The following was originally posted on the blog of Adriana Cisneros in 2016. Adriana graciously invited me to share our work with FIU during the 2016 presidential elections when we tried a new approach at polling Hispanics in the US.
Traditional polling to Hispanics is doomed. Well, not totally but imagine the following:
A man is sitting comfortably in his sofa. It is 7:15 pm, he just finished having dinner and is about to turn on the TV to watch his favorite show. The phone rings, he hauls himself off the couch and picks up the handset. “Hello? Hello?” — a quiet click and then a voice pops up. “Hi! This is John from Traditional Research Corp, we are reaching out to people like you about the upcoming elections, this will only take 10 minutes of your time. Press one for english or presione dos para Español…
This is how “robocalls” work. Can you spot what is not right in this scenario? I am sure that you can think of many reasons, mostly related to the annoyance of receiving late calls, the impersonal nature of a recording and so on.

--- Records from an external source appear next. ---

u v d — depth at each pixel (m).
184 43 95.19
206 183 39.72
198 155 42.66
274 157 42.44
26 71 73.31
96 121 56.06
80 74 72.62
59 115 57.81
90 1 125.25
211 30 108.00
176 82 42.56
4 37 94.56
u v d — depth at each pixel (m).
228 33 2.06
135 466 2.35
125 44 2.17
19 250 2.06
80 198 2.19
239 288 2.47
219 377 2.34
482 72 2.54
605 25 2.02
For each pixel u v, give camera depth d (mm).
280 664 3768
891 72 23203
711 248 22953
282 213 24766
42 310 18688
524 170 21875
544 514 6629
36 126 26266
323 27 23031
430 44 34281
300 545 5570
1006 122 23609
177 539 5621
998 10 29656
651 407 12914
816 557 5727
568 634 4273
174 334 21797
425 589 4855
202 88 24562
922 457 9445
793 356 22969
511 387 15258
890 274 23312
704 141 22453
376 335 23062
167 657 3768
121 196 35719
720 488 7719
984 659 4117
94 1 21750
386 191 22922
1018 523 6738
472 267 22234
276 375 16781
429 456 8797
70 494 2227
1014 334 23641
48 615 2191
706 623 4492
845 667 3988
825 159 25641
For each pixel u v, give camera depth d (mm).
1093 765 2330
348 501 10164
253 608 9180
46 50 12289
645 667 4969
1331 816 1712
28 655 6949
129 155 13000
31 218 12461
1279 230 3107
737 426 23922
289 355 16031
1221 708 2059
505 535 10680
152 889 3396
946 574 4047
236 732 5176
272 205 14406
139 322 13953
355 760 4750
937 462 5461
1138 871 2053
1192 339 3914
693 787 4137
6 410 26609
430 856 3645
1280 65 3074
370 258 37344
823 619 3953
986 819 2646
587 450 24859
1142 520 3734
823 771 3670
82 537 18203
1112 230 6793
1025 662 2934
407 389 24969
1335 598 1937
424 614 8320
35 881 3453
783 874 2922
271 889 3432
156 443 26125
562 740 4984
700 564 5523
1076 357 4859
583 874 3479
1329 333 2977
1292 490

Let’s focus on the shortcomings of this method. Traditional polls require thousands of calls in order to produce complete responses to very lengthy questionnaires, to the rate of 9 out of 100. People mostly hang up after they learn to identify the recording.
The number of people reachable through this method is in decline. FCC regulations require that robocalls are carried from databases or by randomly dialing exclusivity to landline phones.
There is also the matter of sample bias, i.e. collecting data in a way that some members of the population are over or under represented. Can you guess the demographics of the man in the sofa?
Hispanics in the US are a nightmare for traditional polling: mostly young (over 50% between ages 18 and 30), highly connected through their mobile (smartphone ownership is over 75%) and subsequently heavy data and app users.
Researching public opinion is a very important activity in all democratic societies. It is truly the only option we have to make our voices heard as a group. The importance multiplies when it comes to voicing the concerns of minorities. This is why Adsmovil, a Cisneros Interactive company, partnered earlier this year with Florida International University’s (FIU) Latino Public Opinion Forum to launch the New Latino Voice tracking polls. A full fledged website with research and findings will follow.
Adsmovil has been running mobile advertising campaigns to US Hispanics since 2011. We know our trade and we have now successfully applied it to political polls.
Alongside FIU Professor Eduardo Gamarra, we designed, ran and published weekly polls for over five months covering Hispanic voting preferences and important issues. (Read some of the coverage we got from NPR, Univision, Latinousa, and WSJ ). Here are the results from the two main polls that ran nationally and in Florida, both are fully aligned with results from other polls serving as validation that mobile polling is a great alternative.
Over 200,000 Hispanics have been surveyed across the US. This is an enormous sample size by any poll standard. Consider that the average sample size for a traditional robocall campaign is 1,000. We have polled 200x more at probably the same cost. Impressed? Not yet? What if I told you that one of the key reasons has to do with user experience?
Mobile media transforms public opinion research (polls) to a type of “permission marketing”. Seth Godin defined permission marketing as “the privilege (not the right) of delivering anticipated, personal and relevant messages to people who actually want to get them”. People tend to be more receptive to prone to engage while on their mobile. We use our smartphones, among other things, to fill the empty moments in our days: our leisure time.
Mobile advertising, well executed, could be a delight. Our pollers participate in a non-intrusive opinion opportunity through a rich media piece. The user has total control over the experience and over 25% choose to make their opinions heard. Why? Because they are available and willing. That is the power of connecting to the right audience through the right media.